Start of Data for this exercise

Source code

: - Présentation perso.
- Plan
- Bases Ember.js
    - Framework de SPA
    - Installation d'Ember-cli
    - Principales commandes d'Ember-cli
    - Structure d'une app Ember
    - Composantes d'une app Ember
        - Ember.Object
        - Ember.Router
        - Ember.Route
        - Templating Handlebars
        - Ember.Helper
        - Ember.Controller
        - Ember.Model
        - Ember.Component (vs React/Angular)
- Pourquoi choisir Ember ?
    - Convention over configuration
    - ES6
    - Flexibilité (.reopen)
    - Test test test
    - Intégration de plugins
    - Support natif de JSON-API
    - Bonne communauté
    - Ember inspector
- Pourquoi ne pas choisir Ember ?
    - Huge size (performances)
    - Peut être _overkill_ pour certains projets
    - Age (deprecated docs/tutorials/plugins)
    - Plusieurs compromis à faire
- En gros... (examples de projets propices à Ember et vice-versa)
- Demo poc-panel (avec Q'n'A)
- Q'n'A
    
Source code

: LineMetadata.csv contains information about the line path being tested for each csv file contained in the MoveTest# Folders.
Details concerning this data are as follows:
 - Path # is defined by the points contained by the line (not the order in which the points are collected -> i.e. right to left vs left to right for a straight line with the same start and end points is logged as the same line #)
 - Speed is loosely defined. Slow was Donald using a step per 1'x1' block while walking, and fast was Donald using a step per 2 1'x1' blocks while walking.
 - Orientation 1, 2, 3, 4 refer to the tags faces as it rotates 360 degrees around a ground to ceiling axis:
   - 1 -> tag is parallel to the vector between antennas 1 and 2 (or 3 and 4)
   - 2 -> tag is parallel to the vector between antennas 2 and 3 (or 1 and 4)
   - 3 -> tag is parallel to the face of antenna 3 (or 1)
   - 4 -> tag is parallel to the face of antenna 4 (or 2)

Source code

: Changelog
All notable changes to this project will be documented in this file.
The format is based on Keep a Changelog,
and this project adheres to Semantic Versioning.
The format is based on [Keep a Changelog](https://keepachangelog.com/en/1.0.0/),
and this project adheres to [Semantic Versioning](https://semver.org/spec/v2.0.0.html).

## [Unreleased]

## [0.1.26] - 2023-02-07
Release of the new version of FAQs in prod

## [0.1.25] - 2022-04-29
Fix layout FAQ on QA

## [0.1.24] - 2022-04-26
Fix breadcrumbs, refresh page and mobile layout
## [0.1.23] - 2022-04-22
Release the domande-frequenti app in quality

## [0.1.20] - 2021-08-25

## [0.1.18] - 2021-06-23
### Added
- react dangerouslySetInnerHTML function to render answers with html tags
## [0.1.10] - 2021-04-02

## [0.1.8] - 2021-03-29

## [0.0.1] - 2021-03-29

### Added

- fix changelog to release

End of Data for this exercise
Start of Data for this exercise

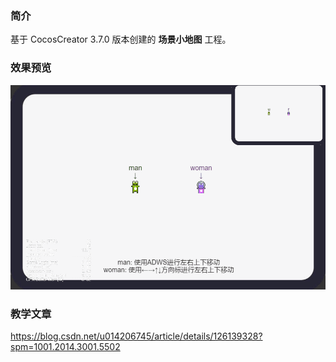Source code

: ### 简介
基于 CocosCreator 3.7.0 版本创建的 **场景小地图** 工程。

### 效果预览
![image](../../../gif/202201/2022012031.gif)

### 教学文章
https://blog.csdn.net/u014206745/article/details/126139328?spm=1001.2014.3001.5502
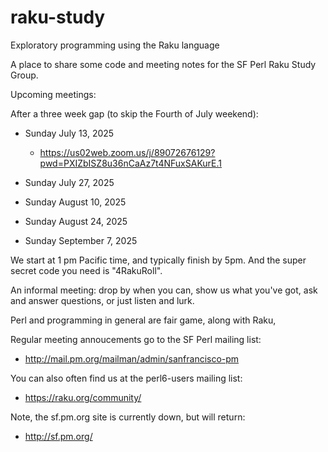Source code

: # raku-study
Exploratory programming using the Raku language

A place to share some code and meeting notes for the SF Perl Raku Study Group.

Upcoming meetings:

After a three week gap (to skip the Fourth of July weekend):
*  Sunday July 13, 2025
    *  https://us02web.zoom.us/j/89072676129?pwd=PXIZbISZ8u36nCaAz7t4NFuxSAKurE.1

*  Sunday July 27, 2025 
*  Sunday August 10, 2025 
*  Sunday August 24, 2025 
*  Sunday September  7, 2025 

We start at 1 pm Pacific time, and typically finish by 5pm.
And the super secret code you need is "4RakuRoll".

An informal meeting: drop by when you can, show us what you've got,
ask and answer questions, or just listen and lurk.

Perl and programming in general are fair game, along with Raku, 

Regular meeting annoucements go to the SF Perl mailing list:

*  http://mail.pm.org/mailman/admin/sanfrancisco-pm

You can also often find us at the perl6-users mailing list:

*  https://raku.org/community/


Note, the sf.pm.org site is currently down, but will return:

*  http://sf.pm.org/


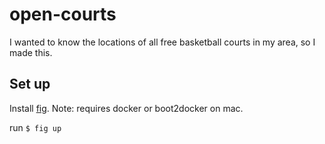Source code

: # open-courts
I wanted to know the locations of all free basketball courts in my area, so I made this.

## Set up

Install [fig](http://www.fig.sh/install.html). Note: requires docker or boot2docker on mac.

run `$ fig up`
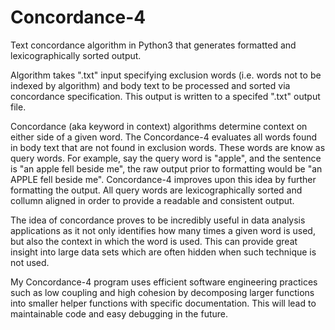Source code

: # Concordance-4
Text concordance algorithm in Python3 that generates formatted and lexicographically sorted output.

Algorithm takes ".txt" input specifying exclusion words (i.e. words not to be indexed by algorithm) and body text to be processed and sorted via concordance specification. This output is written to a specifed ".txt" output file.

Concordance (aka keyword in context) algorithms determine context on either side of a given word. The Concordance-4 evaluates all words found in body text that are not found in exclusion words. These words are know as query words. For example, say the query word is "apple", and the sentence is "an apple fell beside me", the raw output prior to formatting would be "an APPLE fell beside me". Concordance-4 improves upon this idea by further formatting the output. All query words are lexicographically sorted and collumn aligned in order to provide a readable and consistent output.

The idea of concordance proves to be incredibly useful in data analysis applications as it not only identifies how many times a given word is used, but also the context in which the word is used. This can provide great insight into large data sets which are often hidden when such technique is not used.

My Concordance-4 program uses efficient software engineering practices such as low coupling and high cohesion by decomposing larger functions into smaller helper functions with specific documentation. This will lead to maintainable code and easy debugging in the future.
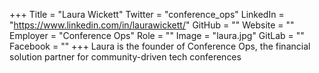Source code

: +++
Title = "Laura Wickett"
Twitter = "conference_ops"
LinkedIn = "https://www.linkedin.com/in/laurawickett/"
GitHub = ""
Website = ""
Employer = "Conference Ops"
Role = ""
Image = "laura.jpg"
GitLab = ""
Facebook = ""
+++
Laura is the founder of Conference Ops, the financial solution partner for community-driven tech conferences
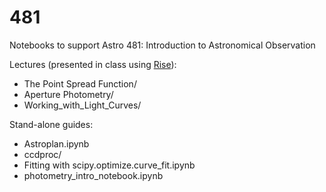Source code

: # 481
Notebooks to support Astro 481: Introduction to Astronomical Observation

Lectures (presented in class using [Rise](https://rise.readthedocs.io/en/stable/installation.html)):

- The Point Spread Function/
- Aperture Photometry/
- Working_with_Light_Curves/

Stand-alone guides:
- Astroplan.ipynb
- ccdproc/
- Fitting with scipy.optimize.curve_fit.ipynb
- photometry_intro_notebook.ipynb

End of Data for this exercise

■ Task brief:
Gather each line in the entries above where the string "Semantic" is found.

■ Answer for the task:
and this project adheres to Semantic Versioning.
and this project adheres to [Semantic Versioning](https://semver.org/spec/v2.0.0.html).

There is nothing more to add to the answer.